Victor Riparbelli, Synthesia’s CEO and cofounder, says widespread use of synthetic video is inevitable because consumers and companies have a larger appetite for video than can possibly be sated by conventional production.
“We’re saying let’s remove the camera from the equation,” he says. Riparbelli says interest in his technology has grown since Covid-19 shut down many video shoots and forced some companies to launch new employee education and training schemes.
Making a video with Synthesia’s tools can take seconds. Select an avatar from a list, type the script, and click a button labeled “Generate video.” The company’s avatars are based on real people, who receive royalties based on how much footage is made with their image. After digesting some real video of a person, Synthesia’s algorithms can generate new video frames to match the movements of their face to the words of a synthesised voice, which it can create in more than two dozen languages. Clients can create their own avatars by providing a few minutes of sample footage of a person, and customise their surroundings and voices too.
Riparbelli and others working to commercialise deepfakes say they are proceeding with caution, not just rushing to cash in. Synthesia has posted ethics rules online and says that it vets its customers and their scripts. It requires formal consent from a person before it will synthesise their appearance, and won’t touch political content. Rosebud has its own, less detailed, ethics statement pledging to combat negative uses and effects of synthetic images.
Li, Rosebud’s CEO, says her technology should do more good than harm. Helping a broader range of people to compete, without large production budgets, should encourage a broadening of beauty standards, she says. Her technology can generate models of non-binary gender, as well as different ethnicities.
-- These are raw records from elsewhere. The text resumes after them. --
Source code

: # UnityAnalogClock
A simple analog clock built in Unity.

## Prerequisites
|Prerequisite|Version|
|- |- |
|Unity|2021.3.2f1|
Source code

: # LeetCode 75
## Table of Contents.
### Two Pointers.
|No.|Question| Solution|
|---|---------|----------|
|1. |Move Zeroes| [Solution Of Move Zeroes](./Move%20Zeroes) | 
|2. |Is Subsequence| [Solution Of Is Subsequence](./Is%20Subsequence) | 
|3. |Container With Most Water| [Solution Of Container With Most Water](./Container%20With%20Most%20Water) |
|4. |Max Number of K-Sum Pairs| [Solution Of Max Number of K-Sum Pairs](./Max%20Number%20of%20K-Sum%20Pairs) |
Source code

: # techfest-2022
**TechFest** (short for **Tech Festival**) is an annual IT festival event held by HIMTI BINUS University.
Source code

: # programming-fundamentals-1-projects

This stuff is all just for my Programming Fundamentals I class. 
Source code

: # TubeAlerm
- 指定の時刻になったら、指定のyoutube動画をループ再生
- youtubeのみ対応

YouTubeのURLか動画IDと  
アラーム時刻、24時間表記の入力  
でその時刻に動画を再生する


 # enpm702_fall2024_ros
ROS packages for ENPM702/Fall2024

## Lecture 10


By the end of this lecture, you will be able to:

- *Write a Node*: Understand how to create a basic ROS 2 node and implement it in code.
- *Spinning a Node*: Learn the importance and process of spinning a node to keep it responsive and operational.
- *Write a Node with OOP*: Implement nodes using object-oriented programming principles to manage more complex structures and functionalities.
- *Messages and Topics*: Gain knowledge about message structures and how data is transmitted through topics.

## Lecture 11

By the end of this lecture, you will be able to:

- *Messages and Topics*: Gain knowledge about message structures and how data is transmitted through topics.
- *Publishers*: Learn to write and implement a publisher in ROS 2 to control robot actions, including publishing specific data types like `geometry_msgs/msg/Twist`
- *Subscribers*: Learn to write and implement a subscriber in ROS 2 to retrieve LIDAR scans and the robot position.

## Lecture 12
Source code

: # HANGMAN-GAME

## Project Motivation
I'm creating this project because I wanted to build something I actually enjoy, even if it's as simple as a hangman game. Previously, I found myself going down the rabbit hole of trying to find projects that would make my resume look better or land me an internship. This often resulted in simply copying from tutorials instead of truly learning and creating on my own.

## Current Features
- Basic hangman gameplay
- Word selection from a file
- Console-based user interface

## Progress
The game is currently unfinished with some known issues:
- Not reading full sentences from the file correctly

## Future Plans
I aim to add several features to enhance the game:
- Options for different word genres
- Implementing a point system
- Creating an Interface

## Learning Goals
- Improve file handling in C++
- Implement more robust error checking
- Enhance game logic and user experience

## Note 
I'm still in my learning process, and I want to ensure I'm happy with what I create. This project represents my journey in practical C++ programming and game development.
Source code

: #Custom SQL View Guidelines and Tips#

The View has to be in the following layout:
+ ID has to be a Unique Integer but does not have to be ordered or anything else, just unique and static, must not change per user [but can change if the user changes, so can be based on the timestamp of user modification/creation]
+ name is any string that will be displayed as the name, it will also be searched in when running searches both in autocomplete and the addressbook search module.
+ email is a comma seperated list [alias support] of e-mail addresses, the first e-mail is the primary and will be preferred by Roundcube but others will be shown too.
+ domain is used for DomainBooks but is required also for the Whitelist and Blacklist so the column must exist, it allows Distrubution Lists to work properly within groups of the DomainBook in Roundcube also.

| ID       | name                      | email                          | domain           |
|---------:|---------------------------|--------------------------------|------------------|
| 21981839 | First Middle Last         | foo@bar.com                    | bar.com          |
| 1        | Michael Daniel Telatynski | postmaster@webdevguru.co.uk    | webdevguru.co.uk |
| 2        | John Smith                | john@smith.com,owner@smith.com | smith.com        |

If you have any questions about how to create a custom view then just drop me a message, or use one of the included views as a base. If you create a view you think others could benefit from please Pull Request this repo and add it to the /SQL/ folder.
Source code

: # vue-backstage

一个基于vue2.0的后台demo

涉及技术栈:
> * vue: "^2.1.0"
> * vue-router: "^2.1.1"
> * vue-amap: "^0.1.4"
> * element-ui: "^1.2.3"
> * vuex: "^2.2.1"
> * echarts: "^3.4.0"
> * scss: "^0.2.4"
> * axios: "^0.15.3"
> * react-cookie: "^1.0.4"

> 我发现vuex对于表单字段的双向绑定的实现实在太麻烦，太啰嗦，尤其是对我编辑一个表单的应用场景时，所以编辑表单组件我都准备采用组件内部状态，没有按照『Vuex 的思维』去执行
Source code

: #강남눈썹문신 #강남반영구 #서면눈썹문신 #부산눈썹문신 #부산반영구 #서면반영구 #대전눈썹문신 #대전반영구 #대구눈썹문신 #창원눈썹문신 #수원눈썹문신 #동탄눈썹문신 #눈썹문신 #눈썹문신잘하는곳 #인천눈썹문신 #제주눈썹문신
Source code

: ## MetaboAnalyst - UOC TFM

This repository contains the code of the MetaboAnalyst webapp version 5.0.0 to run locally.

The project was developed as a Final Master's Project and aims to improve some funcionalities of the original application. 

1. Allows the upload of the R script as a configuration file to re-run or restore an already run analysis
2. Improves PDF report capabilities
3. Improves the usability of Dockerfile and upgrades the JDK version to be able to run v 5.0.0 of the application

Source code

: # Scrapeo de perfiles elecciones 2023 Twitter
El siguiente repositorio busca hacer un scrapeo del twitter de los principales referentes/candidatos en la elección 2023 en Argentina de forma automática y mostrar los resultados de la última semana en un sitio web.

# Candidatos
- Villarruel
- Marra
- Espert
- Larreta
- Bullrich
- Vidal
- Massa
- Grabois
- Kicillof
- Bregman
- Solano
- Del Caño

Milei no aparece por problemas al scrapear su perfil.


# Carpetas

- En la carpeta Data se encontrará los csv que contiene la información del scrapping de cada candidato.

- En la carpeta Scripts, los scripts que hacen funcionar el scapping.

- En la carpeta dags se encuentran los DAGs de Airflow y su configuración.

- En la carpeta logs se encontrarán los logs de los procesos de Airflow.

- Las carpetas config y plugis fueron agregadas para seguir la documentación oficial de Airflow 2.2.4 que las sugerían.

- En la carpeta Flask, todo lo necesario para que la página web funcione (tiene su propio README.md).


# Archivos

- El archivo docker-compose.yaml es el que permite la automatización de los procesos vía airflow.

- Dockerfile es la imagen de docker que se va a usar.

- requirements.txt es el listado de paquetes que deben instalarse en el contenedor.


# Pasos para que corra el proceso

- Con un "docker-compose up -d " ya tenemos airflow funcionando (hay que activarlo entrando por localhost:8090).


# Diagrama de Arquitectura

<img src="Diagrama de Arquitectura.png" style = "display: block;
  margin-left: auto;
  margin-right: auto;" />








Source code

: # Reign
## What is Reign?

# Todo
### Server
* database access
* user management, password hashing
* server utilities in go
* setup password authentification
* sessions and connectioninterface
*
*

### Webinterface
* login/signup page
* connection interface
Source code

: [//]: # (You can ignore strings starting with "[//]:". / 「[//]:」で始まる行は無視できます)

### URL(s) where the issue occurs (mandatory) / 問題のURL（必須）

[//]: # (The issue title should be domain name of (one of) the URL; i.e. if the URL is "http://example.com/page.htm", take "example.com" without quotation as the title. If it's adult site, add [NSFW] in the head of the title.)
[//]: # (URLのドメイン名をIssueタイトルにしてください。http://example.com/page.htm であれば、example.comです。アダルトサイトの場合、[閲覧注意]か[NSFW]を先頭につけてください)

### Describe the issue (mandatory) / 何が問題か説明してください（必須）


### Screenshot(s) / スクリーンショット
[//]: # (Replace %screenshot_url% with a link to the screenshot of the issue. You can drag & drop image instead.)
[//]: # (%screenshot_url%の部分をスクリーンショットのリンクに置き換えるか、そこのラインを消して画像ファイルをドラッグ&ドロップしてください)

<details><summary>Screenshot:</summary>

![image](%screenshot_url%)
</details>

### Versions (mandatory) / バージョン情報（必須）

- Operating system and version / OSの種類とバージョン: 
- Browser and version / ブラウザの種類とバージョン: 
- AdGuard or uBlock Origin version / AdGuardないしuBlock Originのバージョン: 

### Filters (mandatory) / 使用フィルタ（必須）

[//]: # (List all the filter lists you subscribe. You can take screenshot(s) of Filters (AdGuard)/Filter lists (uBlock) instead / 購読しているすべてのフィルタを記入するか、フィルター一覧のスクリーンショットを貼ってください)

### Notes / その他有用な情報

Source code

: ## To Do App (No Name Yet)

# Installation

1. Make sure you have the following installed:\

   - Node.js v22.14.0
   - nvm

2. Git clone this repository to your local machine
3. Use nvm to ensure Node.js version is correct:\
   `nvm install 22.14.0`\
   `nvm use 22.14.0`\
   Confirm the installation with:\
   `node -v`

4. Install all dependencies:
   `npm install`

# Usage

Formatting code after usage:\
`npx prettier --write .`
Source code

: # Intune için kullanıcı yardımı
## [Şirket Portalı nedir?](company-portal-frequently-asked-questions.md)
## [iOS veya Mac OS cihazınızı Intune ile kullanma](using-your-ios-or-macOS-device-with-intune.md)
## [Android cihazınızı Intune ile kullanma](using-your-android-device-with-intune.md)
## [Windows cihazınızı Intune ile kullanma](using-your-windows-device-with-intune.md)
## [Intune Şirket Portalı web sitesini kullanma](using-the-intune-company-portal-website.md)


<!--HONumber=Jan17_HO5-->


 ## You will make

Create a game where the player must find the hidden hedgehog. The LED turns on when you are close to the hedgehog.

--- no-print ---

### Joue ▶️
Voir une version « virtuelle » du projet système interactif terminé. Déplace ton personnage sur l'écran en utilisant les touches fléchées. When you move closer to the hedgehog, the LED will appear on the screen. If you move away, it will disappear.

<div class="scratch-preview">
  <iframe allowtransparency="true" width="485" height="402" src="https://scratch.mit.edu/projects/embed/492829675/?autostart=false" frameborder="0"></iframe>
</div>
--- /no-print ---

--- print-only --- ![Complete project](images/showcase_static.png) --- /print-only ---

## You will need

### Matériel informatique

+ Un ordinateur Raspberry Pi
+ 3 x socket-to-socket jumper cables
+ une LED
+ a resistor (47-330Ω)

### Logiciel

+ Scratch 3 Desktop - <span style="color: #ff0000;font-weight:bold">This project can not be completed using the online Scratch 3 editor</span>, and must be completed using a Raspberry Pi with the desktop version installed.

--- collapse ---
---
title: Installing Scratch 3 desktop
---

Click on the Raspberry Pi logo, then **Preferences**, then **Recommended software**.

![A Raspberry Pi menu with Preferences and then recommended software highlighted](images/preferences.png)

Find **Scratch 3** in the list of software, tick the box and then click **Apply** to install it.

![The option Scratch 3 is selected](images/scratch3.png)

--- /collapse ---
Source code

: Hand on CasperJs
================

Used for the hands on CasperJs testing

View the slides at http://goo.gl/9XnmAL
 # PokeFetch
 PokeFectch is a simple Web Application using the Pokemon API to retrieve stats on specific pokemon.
“A lot of the users I am working with are minority brand owners who want to create diverse imagery to represent their user base,” says Li, who worked on the side as a model for more than 10 years before gaining a Berkeley PhD in statistics and machine learning and working as a venture capitalist.
Subbarao Kambhampati, an AI professor at Arizona State University, says the technology is impressive but wonders whether some Rosebud clients may use diverse, synthetic models in place of real people from minority communities.
“It might lull us into a false sense of accomplishment in terms of representation without changing the ground reality,” he says.
As synthetic imagery moves into the corporate mainstream, big brands and their ad agencies will greatly influence how people experience the technology. Pretorius of WPP says his company is exploring many uses for AI-synthesized imagery, with creations so far including a Rembrandt-style portrait and digitally made models indistinguishable from real people.
“We can do it technically but we’re going slowly in terms of deploying that to the market,” he says. The company’s general counsel is working on a set of ethical standards for synthetic models and other imagery, including when and how to disclose that something is not in fact what it seems.